You want to know how confident the Packers are on defense these days? Cornerback Jaire Alexander told the whole world that Vikings stud receiver Justin Jefferson — who logged an average of 159.7 receiving yards over his three previous games — was going to be contained in Week 17, and Jefferson wound up with one reception for 15 yards. The Packers will need all that energy when they face Detroit.
The Lions (8-8, No. 8 in the NFC) won the first meeting between the two teams, and they’ve been playing great offensively for most of this season. In fact, quarterback Jared Goff hasn’t turned the ball over in his last eight games. Lions head coach Dan Campbell has been preaching toughness to his team for the last two years, so this is the moment when the Lions need to be ready to display that. They don’t control their destiny to the degree that Green Bay does — Detroit only gets in with a win and a loss by Seattle — but this is the biggest game the Lions have played in six years.
As for the final team seeking that seventh seed in the NFC, the Seattle Seahawks (8-8, No. 7 in the NFC) finally showed some life in that Jets win after dropping five of six games prior to that. They throttled the Jets on Sunday with the same formula that got them off to such a hot start earlier this season: efficient offense and opportunistic defense. That combination should be good enough to get them past the Rams in the finale, but they still need to root for the Lions in prime time.

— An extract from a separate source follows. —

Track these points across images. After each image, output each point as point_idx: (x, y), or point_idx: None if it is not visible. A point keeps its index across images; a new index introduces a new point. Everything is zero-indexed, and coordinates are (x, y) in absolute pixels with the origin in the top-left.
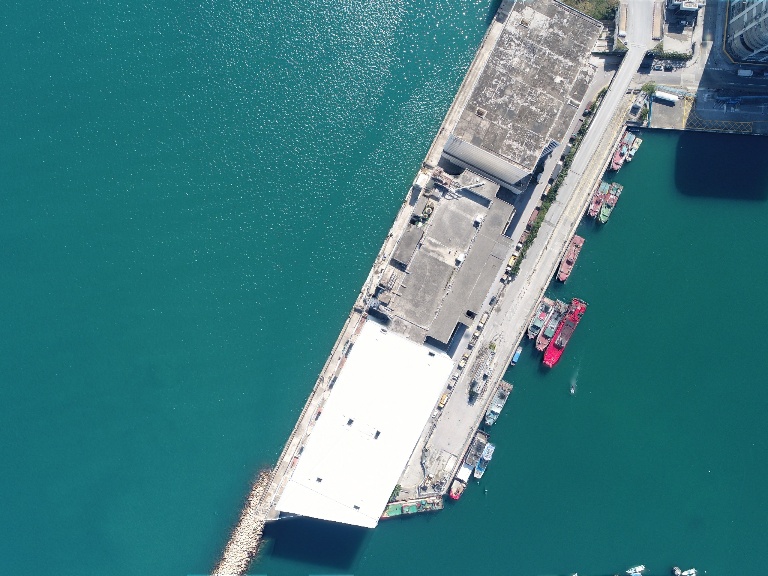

Let’s take a moment to bid adieu to teams that were eliminated from the playoffs in Week 17. The Carolina Panthers (6-10) gave the Buccaneers a good fight, but their secondary was too beat up to deal with Tom Brady in a division-clinching situation. In retrospect, you had to sense Carolina was in trouble when it convinced Josh Norman to leave his coffee shop in Atlanta to play meaningful snaps at cornerback last week. The bigger question surrounding the Panthers moving forward is what happens with interim head coach Steve Wilks. He displayed an impressive ability to make a listless team believe it could achieve something after Matt Rhule was fired, the best offensive player (running back Christian McCaffrey) was traded away and every veteran quarterback on the roster was tried out under center. You don’t do that unless your players really believe in you.
The Washington Commanders (7-8-1) and New York Jets (7-9) bowed out because they simply couldn’t generate enough offense to compete. Washington — which hasn’t won a game in the last four weeks — only produced 10 points in a loss to a Cleveland Browns team that already had been bounced from contention. Once again, the Commanders have to go into an offseason contemplating how they can find some stability at quarterback.
The Jets ultimately learned that benched quarterback Zach Wilson isn’t the only problem for them on offense, as they suffered through three turnovers in a 23-6 loss to Seattle with Mike White at the reins. The Jets now have gone two straight games without scoring a touchdown. They also extended their league-high postseason drought to 12 seasons. As head coach Robert Saleh told local reporters after that Seattle defeat, there’s a lot that the Jets need to look at this offseason to improve upon a campaign that started with a ton of excitement.
The other teams eliminated on Sunday were the Las Vegas Raiders (6-10) and New Orleans Saints (7-9), which shouldn’t be surprising to anybody. Las Vegas benched quarterback Derek Carr last week, while New Orleans had to win the NFC South to reach the postseason. At least the Saints can say they went out with a nice road win over the Eagles, a victory that was one of their best efforts of the season.